Outras estatísticas do sistema penal americano explicam essa desconfiança. Os negros são 13% da população total, mas formam 40% da população carcerária; 3% de todos os homens negros estavam presos no fim de 2013, enquanto a taxa entre brancos era de 0,5%. Em 2011, o pai de um de cada 15 negros americanos estava preso. Entre brancos, a proporção era de um para 111. O júri que inocentou Wilson era composto de nove brancos e três negros. “Para os negros americanos, e para boa parte das minorias, casos como esse deixam uma sensação de que o sistema lhes nega justiça”, afirma Noah Feldman, professor de Direito Constitucional em Harvard.
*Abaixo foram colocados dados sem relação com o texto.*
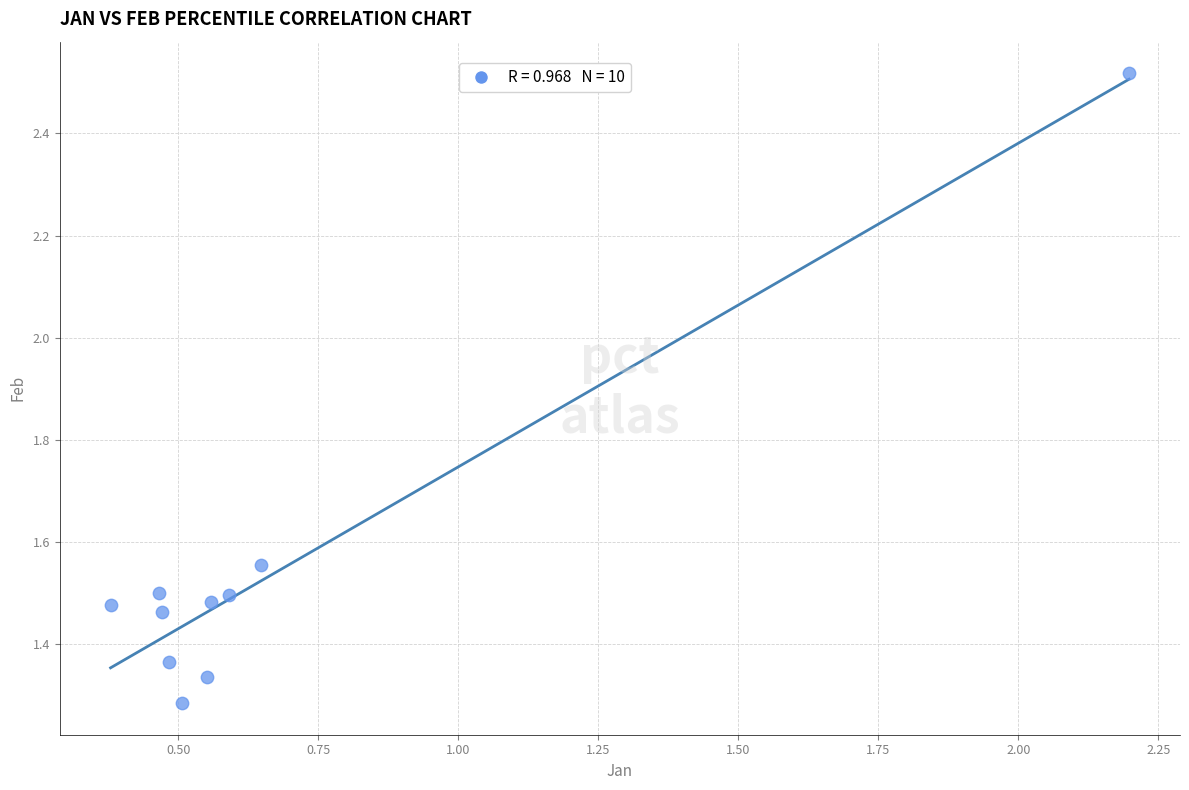

What is the range of Y values (max minus min)?

1.2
Os levantes em Ferguson evidenciam um cruel paradoxo da Presidência de Barack Obama: o primeiro presidente negro da história dos Estados Unidos não conseguiu aliviar a tensão racial no país. O incidente de Ferguson foi o mais grave das duas últimas décadas. “Uma nação com um presidente afro-americano e uma classe média negra significativa, ainda que em dificuldades, permanece profundamente dividida a respeito do sistema judicial, tal como estava décadas atrás”, escreveu o jornalista Michael Wines no New York Times.
Ao pedir calma aos manifestantes, Obama afirmou: “Temos um grande desafio como nação, encarar a desconfiança entre policiais e as comunidades negras pelo legado da segregação”. Obama também determinou que o Departamento de Justiça americano conduza investigações paralelas que poderão indiciar Wilson, uma atitude que serviu apenas para fustigar os conservadores americanos que concordaram com o veredicto do Missouri.
Assim como a morte de Emmett Till, um jovem de 14 anos sequestrado e assassinado por dois brancos em 1955, e o caso do taxista King em 1992, o caso da morte de Brown expõe como o racismo e a percepção de racismo constituem uma ferida profunda. Uma ferida que precisará mais do que o primeiro presidente negro da história americana para cicatrizar.